TEXT FOR ANALYSIS ->

......

Muslim advocacy group blasts Quebec secularism law in front of Commons committee

One of Canada's most prominent Muslim advocacy groups used part of its time in front of a Commons committee studying Islamophobia Thursday to attack a controversial Quebec law that bars most public sector employees from wearing religious clothing or symbols on the job.

"The Quebec government legislates discrimination since 2019," Stephen Brown, chief executive officer of the National Council of Canadian Muslims, told members of the Commons justice committee.

"The impacts of Law 21 have caused mental torment for countless Muslim women who must now choose between their faith and life in Quebec, a place where many consider home."

Stephen Brown, CEO of the National Council of Canadian Muslims speaks on Parliament Hill in Ottawa on Monday, April 17, 2023. The organization gave a searing critique of Prime Minister Justin Trudeau, saying they cancelled a Monday meeting because it would not be productive since the group feels the Liberals are failing to push advance hate-crimes legislation and funding nor to hold Israel to account for its bombardment of Palestinians in the Gaza Strip.
Stephen Brown, CEO of the National Council of Canadian Muslims speaks on Parliament Hill in Ottawa on Monday, April 17, 2023. (Sean Kilpatrick/The Canadian Press)

Questioned by Bloc Québécois MP Rhéal Fortin — whose party supports the law — Brown said "all forms of hatred are unacceptable, especially hatred encouraged by a government.

"Law 21 is a form of hatred that literally targets minorities and seeks to remove citizens' rights."

Fortin repeated what the Quebec government has said about the law, which has considerable polling support in the province — that the ban on public servants wearing hijabs or other visibly religious clothing on the job is meant to clarify the separation of church and state.

"In the same law," Brown shot back, "it's said that the state has to be neutral but crosses on schools are all right, crosses in hospitals are all right, but that people have to be neutral. What exactly is a neutral person?"

He also pointed to an interview Quebec Premier François Legault gave Radio-Canada in 2019. In it, Legault defended the law in part by saying it placated extremist sentiments in the province.

Multiple groups have launched appeals against Quebec's Law 21 at the Supreme Court of Canada.
Multiple groups have launched challenges of Quebec's Law 21 that are expected to land at the Supreme Court of Canada. (Michel Aspirot/CBC)

The law has been upheld by the lower courts but likely will end up before the Supreme Court of Canada. Multiple groups, including the NCCM, have challenged the law.

......

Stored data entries
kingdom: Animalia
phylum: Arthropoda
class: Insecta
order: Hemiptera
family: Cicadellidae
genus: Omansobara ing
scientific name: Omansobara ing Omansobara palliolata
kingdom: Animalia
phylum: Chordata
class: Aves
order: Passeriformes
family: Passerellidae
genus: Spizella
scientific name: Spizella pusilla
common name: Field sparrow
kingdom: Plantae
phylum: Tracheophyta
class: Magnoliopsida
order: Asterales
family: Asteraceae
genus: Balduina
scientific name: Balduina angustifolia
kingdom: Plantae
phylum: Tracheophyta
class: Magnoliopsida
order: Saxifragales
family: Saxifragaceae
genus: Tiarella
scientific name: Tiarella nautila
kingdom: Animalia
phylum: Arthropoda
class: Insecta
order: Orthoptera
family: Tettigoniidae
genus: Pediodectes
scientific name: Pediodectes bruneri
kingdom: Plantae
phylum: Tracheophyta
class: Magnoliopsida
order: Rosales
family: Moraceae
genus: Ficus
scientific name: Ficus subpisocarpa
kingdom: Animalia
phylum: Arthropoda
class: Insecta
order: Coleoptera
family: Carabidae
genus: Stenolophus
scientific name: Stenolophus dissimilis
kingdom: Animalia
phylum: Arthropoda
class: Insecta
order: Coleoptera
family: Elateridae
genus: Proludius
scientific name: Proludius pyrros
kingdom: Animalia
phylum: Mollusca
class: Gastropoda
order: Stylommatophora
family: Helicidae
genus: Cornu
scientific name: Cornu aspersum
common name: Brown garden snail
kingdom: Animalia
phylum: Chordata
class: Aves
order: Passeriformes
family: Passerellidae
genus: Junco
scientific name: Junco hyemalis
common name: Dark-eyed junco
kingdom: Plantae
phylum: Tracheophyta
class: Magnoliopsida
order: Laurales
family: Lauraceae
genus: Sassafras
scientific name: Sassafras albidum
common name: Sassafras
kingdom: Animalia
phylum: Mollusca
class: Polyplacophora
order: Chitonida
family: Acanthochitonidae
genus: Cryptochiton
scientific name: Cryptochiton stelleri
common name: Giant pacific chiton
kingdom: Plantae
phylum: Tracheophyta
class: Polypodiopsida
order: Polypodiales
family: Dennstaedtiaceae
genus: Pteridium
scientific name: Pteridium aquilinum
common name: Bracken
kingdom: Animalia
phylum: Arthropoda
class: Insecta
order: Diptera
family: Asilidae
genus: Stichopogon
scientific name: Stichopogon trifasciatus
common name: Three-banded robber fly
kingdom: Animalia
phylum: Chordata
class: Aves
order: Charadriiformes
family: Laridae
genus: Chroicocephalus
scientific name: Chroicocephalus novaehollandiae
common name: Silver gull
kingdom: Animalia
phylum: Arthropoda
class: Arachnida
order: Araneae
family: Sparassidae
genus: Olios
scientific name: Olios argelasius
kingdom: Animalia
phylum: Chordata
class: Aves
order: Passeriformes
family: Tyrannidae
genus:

......

WHAT IS REQUIRED ->
Reproduce the part of the article on the Quebec secularism law starting at "Fortin repeated what" and ending at "21 at the Supreme Court of Canada.".

TASK RESULT ->
Fortin repeated what the Quebec government has said about the law, which has considerable polling support in the province — that the ban on public servants wearing hijabs or other visibly religious clothing on the job is meant to clarify the separation of church and state.

"In the same law," Brown shot back, "it's said that the state has to be neutral but crosses on schools are all right, crosses in hospitals are all right, but that people have to be neutral. What exactly is a neutral person?"

He also pointed to an interview Quebec Premier François Legault gave Radio-Canada in 2019. In it, Legault defended the law in part by saying it placated extremist sentiments in the province.

Multiple groups have launched appeals against Quebec's Law 21 at the Supreme Court of Canada.